Pengacara yang membual tentang vaksinasi di media sosial membuat rekan-rekannya dicemooh, sampai-sampai majalah Saya mengetahui bahwa beberapa dari mereka telah mengajukan keluhan terhadapnya ke Barreau du Québec.

May Glorian Place, seorang pengacara dari Lac-Megantic, telah berlatih solo selama lebih dari 20 tahun. Desember lalu, pengacara itu terlihat di demonstrasi anti-vaksin di mana dia didenda.

Sekarang dia kembali menjadi berita dengan posting kontroversial di Facebook. Dalam kasus ini, pengacara secara eksplisit meminta pemerintah untuk “menangguhkan suntikan eksperimental COVID-19.”

Saya mengambil suntikan pertama [contre la COVID-19]? Anda akan berhasil memaafkan diri sendiri. Tapi intinya di sini adalah bertanya pada diri sendiri cukup cepat untuk melindungi anak-anak kita,” kata May Place dalam sebuah video yang mendorong warga Quebec untuk tidak melakukan vaksinasi.

Untuk empat pengacara untuk dihubungi majalahPosting di halaman Facebook-nya ini adalah sedotan yang mematahkan punggung unta.

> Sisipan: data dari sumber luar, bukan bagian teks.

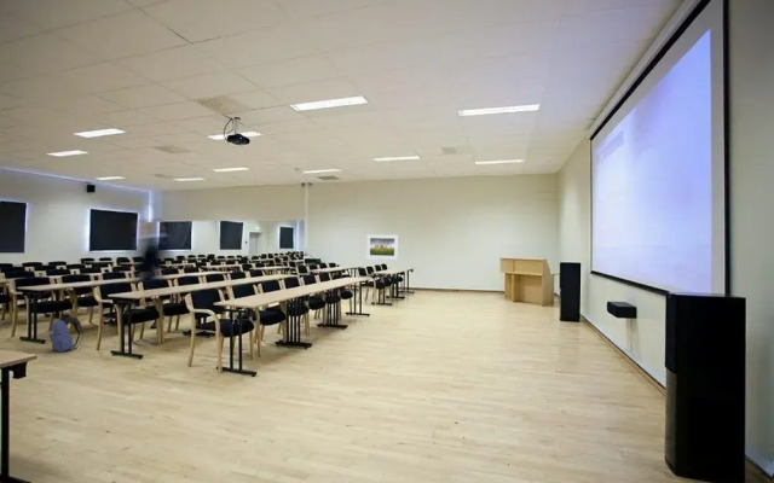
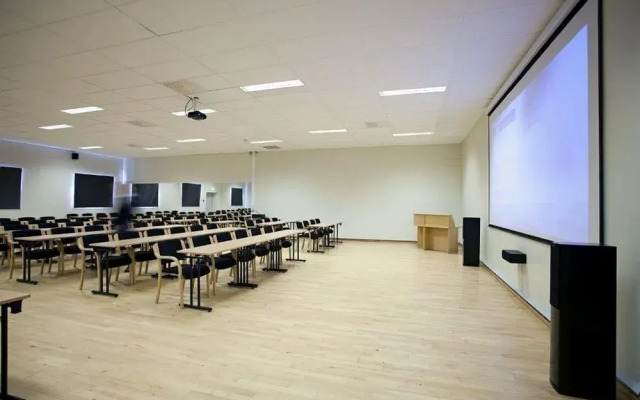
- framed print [365,233,399,261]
- backpack [48,315,85,354]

Keduanya di pihak mereka, mereka langsung mengajukan keluhan terhadap Gloriane Blais setelah menonton video ini.

Me Gloriane Blais dengan aktivis anti-topeng Chris Skye pada demonstrasi menentang tindakan kesehatan, yang diadakan di Montreal pada 1 Mei.

Glorian Blaise / Facebook

Me Gloriane Blais dengan aktivis anti-topeng Chris Skye pada demonstrasi menentang tindakan kesehatan, yang diadakan di Montreal pada 1 Mei.

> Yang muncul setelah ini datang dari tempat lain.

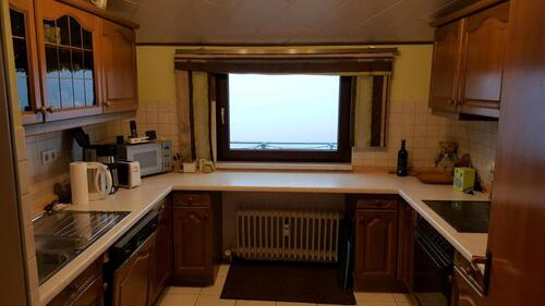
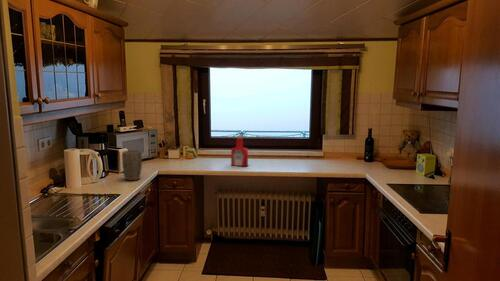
+ soap bottle [230,134,249,167]
+ plant pot [121,149,143,181]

Kami hanya berharap rekaman itu akan bertindak cepat dan tidak berakhir di lubang hitam. […] Dia jelas melanggar Kode Etik kami dengan pandangan pseudo-legalnya di Facebook yang bertentangan dengan sains dan pemerintah, ”kata pengacara ini, yang lebih memilih untuk mempertahankan identitas mereka karena takut akan pembalasan.

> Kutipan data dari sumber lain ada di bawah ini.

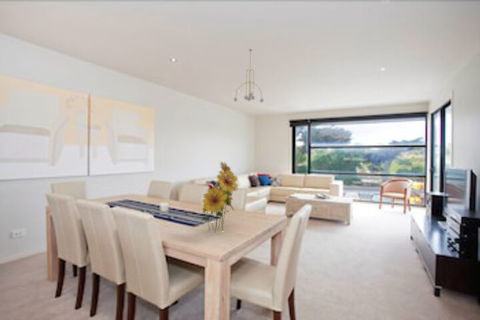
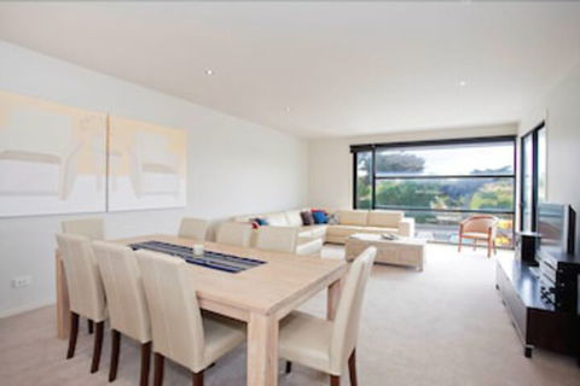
- flower bouquet [201,160,240,234]
- chandelier [233,48,265,103]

Di bawah kaca pembesar penjaga

Sementara itu, Barreau du Québec menegaskan bahwa dia tidak dapat “mengomentari status pribadi seorang anggota atau pendapat yang dia ungkapkan di ruang publik”.

READ  Kriminologi menjadi buku

Itu majalah Saya juga mengetahui bahwa Glorian Place sekarang menjadi subjek pengaduan disipliner yang diajukan bulan lalu oleh kantor serikat pekerja karena “gagal dalam tugasnya untuk mendukung pengadilan”.

Pengacara bersama François Amaliga dan Stephane Blaise, dua aktivis anti-topeng, pada demonstrasi menentang tindakan kesehatan, di Montreal, pada 5 Juni.

Glorian Blaise / Facebook

Pengacara bersama François Amaliga dan Stephane Blaise, dua aktivis anti-topeng, pada demonstrasi menentang tindakan kesehatan, di Montreal, pada 5 Juni.

Namun, keluhan ini bersifat rahasia. Jadi saat ini tidak mungkin untuk mengetahui apakah itu terkait dengan komentar kontroversial pengacara di jejaring sosial. Selain itu, tanggal sidang di hadapan dewan disiplin belum ditetapkan.

“Kamu dicuci otak”

Setelah menghubungi perwakilan kami, Me Gloriane Blais mengonfirmasi bahwa keluhan disipliner sama sekali tidak terkait dengan komentarnya tentang vaksin atau COVID-19.

“Saya mengerti bahwa masyarakat telah dicuci otak. Pada titik tertentu, Anda harus belajar bertanya. […] Saya tidak akan membuat komentar lebih lanjut. Anda sendiri dicuci otak, ”kata pengacara itu, sebelum dengan cepat mengakhiri panggilan.

Profesor Etika di cole Barreau du Québec, Me Michel Tétrault, menegaskan bahwa perilaku Me Blais mengekspos profesi sampai batas tertentu.

“Saya melihat komentar Facebook-nya sangat tidak konsisten dengan kehormatan dan martabat pengacara. Ada artikel yang melarang ini dalam Kode Etik. Dan dia menyimpulkan bahwa memberi tahu orang untuk tidak memvaksinasi, dengan pendapat hukum yang kurang lebih solid, mungkin masuk ke itu.”

Lihat juga

Esila Tosun

"Penggemar musik. Penjelajah yang sangat rendah hati. Analis. Geek perjalanan. Praktisi tv ekstrim. Gamer."

Related Posts

Tinggalkan Balasan

Alamat email Anda tidak akan dipublikasikan.